How can the resolution of a microscope be improved? One way is to force
the microscope image to record ever higher spatial frequencies, as, for example, is the case in Structured Illumination Microscopy. Imagine that the sample is a simple grid of lines separated by a distance — or period
— that is barely visible with a microscope. When you superimpose an illumination grid, whose period is also barely visible, onto the sample grid, then you end up observing yet another grid, a coarse third one, with a now clearly visible period. At this point, as Sentenac points out, "if you know the period of the illumination grid, you are able to retrieve numerically (or analogically) the sample grid from this image," and this would constitute information to which you did not have access before. And she adds, "the resolution improvement stems from the frequency mixing between the sample and the inhomogeneous illumination," thus adding higher spatial frequencies — and more detail — to the recorded image. This phenomenon is known as the Moire effect, and it is at the very basis of Structured Illumination Microscopy.

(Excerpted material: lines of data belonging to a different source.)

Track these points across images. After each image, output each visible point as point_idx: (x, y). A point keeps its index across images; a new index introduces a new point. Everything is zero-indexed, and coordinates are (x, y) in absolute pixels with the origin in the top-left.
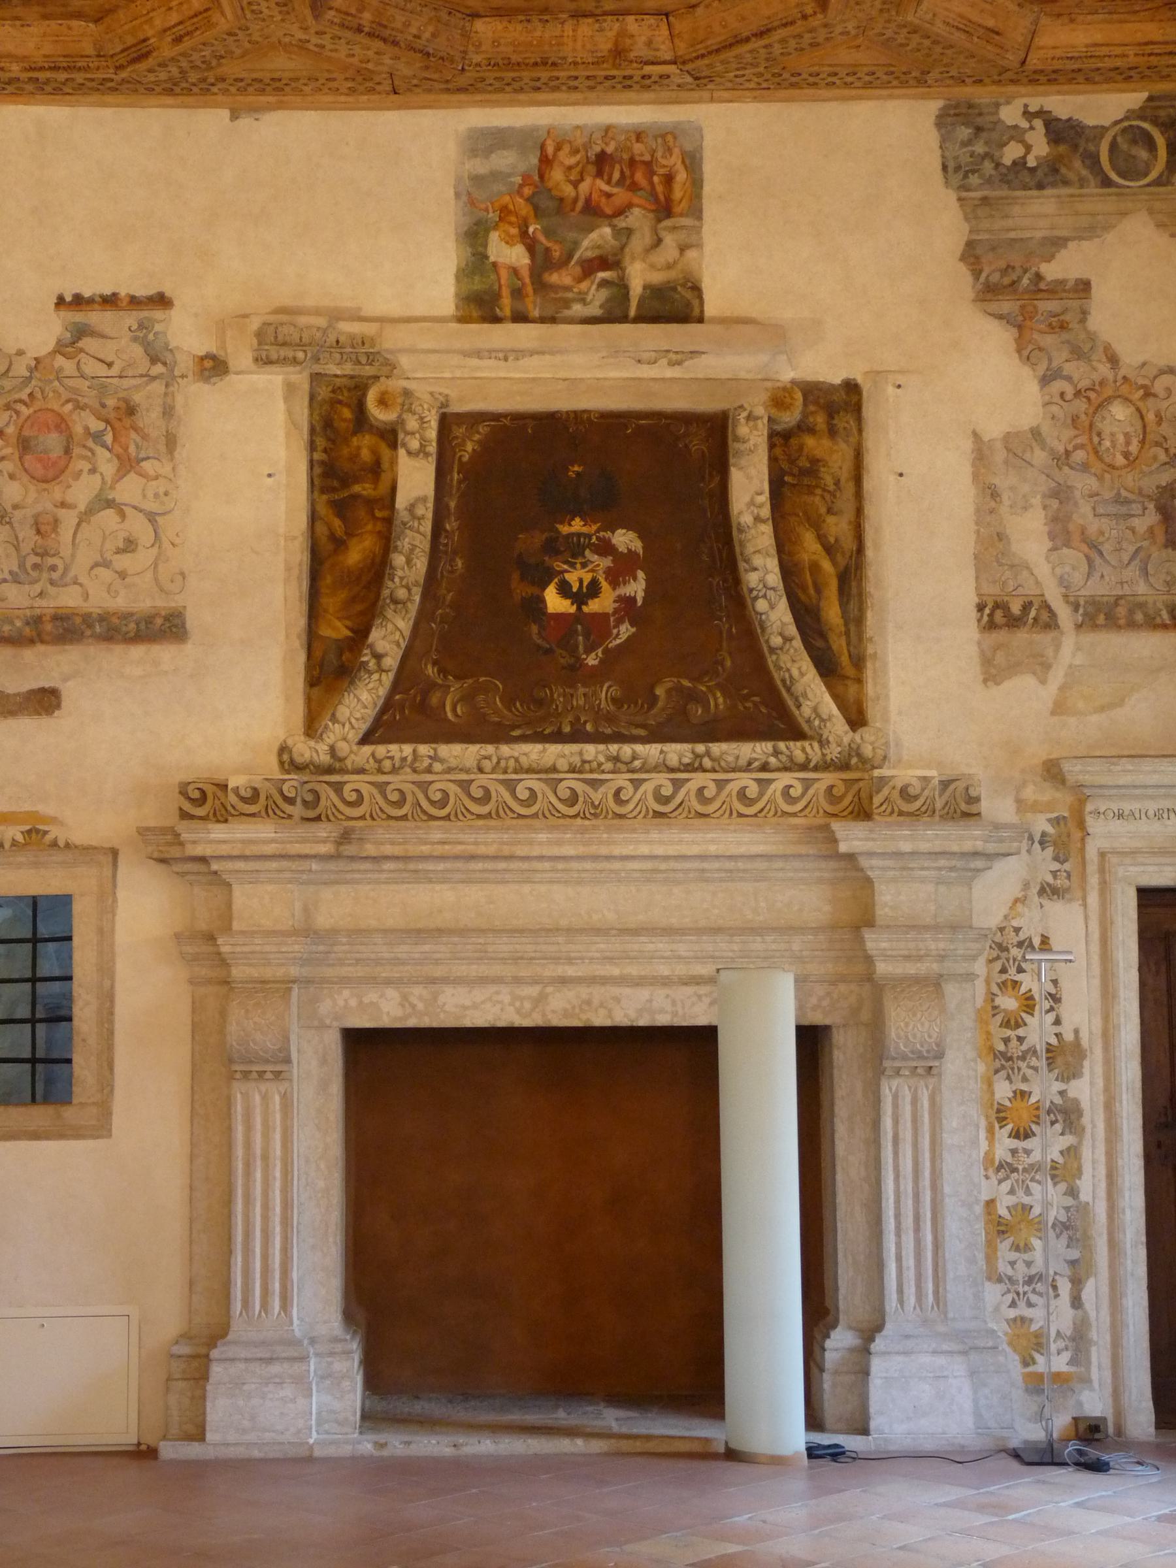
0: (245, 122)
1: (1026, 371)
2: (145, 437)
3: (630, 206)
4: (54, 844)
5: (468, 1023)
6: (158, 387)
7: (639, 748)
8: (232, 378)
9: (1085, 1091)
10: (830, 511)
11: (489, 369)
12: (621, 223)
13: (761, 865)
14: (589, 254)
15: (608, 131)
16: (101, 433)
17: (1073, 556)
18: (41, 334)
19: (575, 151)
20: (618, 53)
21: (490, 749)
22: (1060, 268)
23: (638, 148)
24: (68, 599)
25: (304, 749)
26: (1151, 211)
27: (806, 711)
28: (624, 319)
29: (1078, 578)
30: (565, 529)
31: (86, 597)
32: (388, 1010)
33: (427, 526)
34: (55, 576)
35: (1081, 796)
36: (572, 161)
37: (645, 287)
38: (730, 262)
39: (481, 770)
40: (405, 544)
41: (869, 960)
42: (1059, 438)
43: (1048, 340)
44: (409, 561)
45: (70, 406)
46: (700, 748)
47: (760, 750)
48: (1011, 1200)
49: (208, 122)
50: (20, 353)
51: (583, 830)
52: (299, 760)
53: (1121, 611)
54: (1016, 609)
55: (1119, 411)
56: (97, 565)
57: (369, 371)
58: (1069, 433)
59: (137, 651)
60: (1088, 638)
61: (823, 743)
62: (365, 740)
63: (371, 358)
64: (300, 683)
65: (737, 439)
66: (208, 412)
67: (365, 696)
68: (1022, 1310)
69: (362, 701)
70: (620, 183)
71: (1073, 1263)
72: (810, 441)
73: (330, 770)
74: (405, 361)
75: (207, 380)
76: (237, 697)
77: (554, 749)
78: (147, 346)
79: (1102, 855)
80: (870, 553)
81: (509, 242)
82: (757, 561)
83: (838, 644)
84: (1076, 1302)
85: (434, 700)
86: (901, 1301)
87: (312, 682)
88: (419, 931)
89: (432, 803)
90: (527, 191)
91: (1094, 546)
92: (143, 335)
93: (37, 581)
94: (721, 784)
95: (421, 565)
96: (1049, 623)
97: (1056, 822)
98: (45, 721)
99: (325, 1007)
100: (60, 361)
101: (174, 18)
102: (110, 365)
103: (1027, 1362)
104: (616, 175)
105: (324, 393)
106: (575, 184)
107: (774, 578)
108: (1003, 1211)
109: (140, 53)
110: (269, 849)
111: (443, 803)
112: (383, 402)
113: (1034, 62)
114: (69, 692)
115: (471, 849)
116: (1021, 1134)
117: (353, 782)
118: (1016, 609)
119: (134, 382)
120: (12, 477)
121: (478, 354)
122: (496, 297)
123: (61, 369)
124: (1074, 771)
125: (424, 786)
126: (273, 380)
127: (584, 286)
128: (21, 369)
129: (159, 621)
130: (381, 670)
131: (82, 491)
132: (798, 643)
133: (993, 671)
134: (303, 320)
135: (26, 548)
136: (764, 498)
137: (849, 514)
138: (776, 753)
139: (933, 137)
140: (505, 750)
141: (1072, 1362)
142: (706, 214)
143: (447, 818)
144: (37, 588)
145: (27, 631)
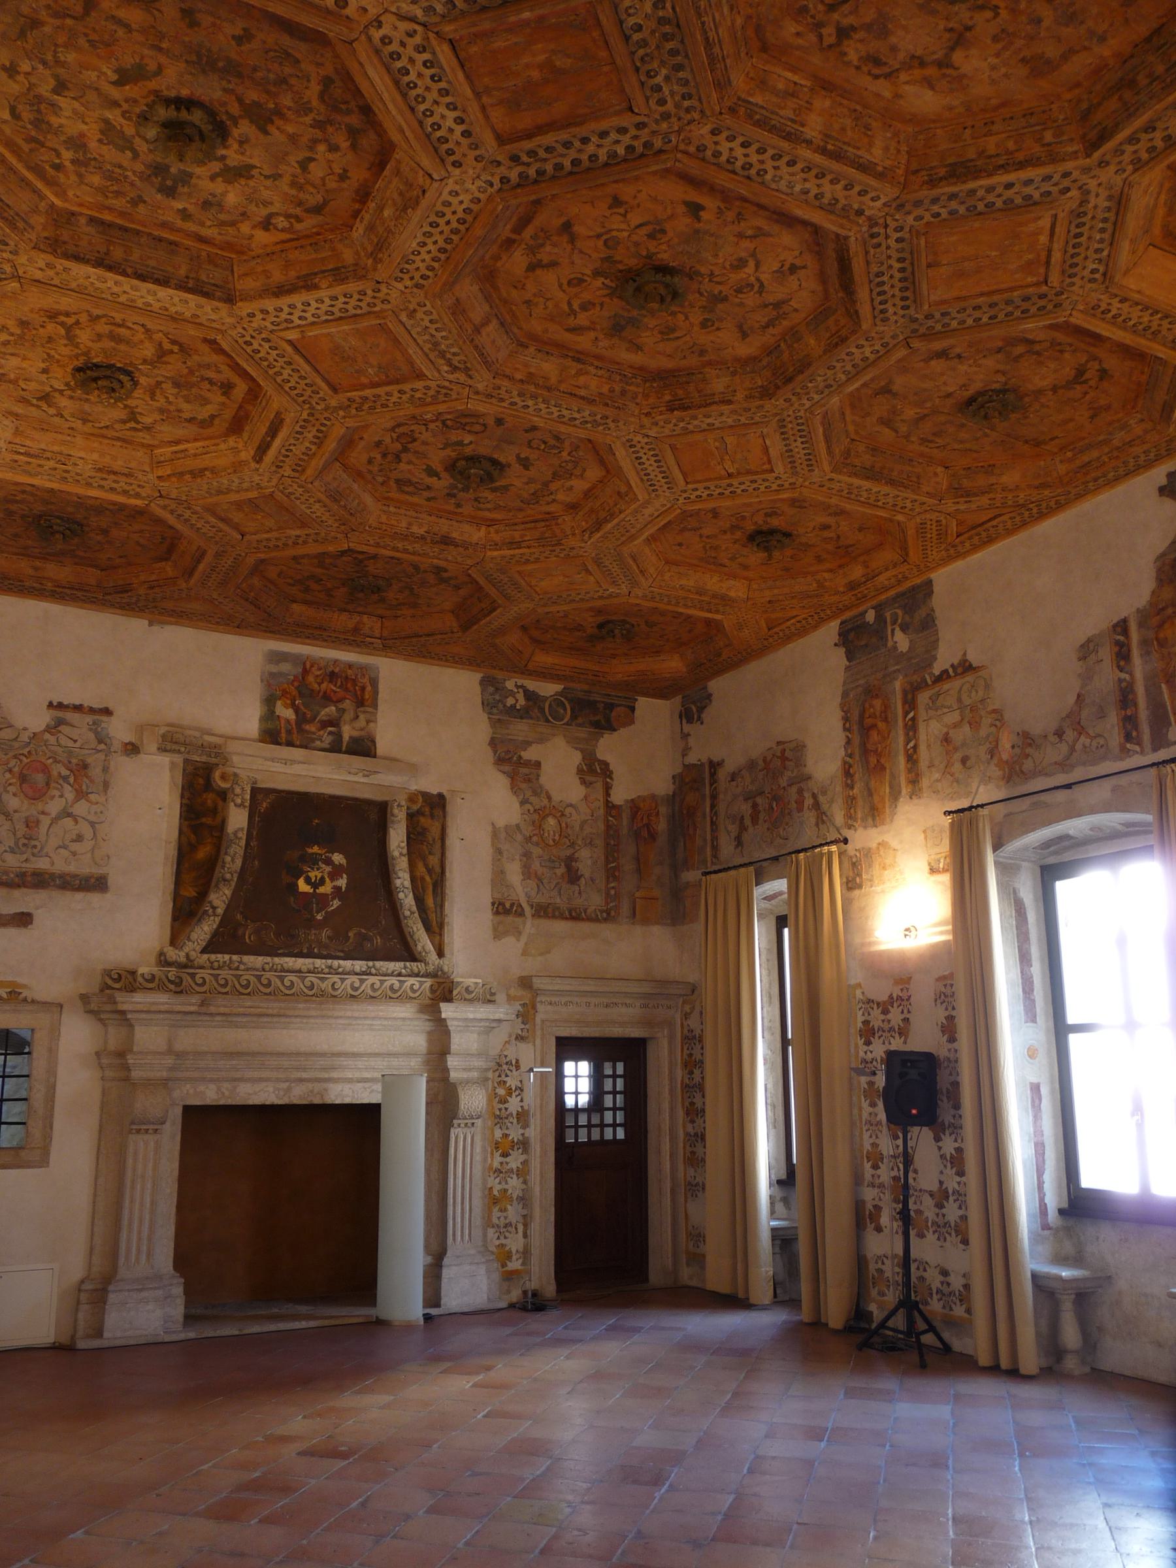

"Our technique is related to Structured Illumination Microscopy," Sentenac says. "The interest of our algorithm lays in the fact that, now, even if you do not know the illumination grid, you are still able to reconstruct the sample grid." First, their approach records many images of the same sample under different random illumination patterns, such as the speckles obtained by moving a piece of paper through a laser beam. Then, thanks to the randomness of the illumination, a reconstruction algorithm is able to simultaneously retrieve an image of the sample together with the illumination patterns from the data stack, with a resolution that is twice as good as that of a standard microscope. Rainer Heinztmann, at the Friedrich-Schiller-Universität, Jena (Germany) agrees that the main novelty of this work is that Sentenac and colleagues’ "reconstruction algorithm can simultaneously reconstruct the illumination field along with the unknown sample, and it requires only very few assumptions, such as the illumination patterns approximately summing to a flat illumination and the sample remaining identical throughout the acquisition of the series of images."
Images out of noise. These two images represent the same sample under a uniform illumination (left) and after the reconstruction technique of Sentenac and colleagues (right), where more details can be distinguished.
"The interest of our technique," Sentenac adds, "as compared to other microscopy approaches using inhomogeneous illumination, such as confocal microscopy or structured illumination microscopy, is that it does not require any control of the illumination patterns. Hence, the experimental set-up is dramatically simplified. Our research," therefore, "stresses the interest of using sophisticated reconstruction algorithms in microscopy, and I hope that people from the signal processing community will consider this new challenge and try to ameliorate our reconstruction method."
What this study leaves clear is that noise is not always a drawback; the use scientists and engineers make of it can really make the difference between an unwanted nuisance and a propitious helping hand.
2012 © Optics & Photonics Focus
GV is currently a CNRS Postdoctoral Researcher at the Institute Langevin, ESPCI, Paris, France. His research focuses on scattering in complex media, nanophotonics, and light-matter interaction on the nanoscale.
E. Mudry, K. Belkebir, J. Girard, J. Savatier, E. Le Moal, C. Nicoletti, M. Allain & A. Sentenac, Structured illumination microscopy using unknown speckle patterns, Nature Photonics (2012) 6, 312-315 (link).